━━━━━ Supplied passage
Posted: April 21st, 2009, 10:04 pm
by SuperK
We just had the head checked out again, we explained the issue and asked them to check for any oil leaking possibilities.

The stem seals and the guides were all in top shape. A tiny play in the guides, but as soon as you put guides in, they're going to have a little play in them.


I talked to some mechanics and one was telling me there was a honda guy with the exact same problem I had. He told me the story:

Guy had head work done, stem seals, head gasket, ect.
installed the head, still smoked.
Guy returned the head and had them check out the guides and such. Everything checked out OK.
Guy reinstalls head, same problem still.

He broke down and bought rings for the engine. Turns out his compression rings are OK, but the oil ring itself collapsed.

We went to the car and pushed the cylinders down by hand. Cleaned the cylinder walls with a rag, and pushed the other two down by hand.
━━━━━━━━━━
• _Your tasks_
A. Swap "guides" for "valve guides" in the engine post and give it again between "The stem seals" and "head, still smoked.", inclusive.
B. In the engine post, what part turned out to have collapsed after the Honda owner bought rings?
━━━━━ Raw data
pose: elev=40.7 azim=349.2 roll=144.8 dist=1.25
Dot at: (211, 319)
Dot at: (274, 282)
━━━━━━━━━━
• _The results_
A.
The stem seals and the valve guides were all in top shape. A tiny play in the valve guides, but as soon as you put valve guides in, they're going to have a little play in them.


I talked to some mechanics and one was telling me there was a honda guy with the exact same problem I had. He told me the story:

Guy had head work done, stem seals, head gasket, ect.
installed the head, still smoked.

B. The oil ring.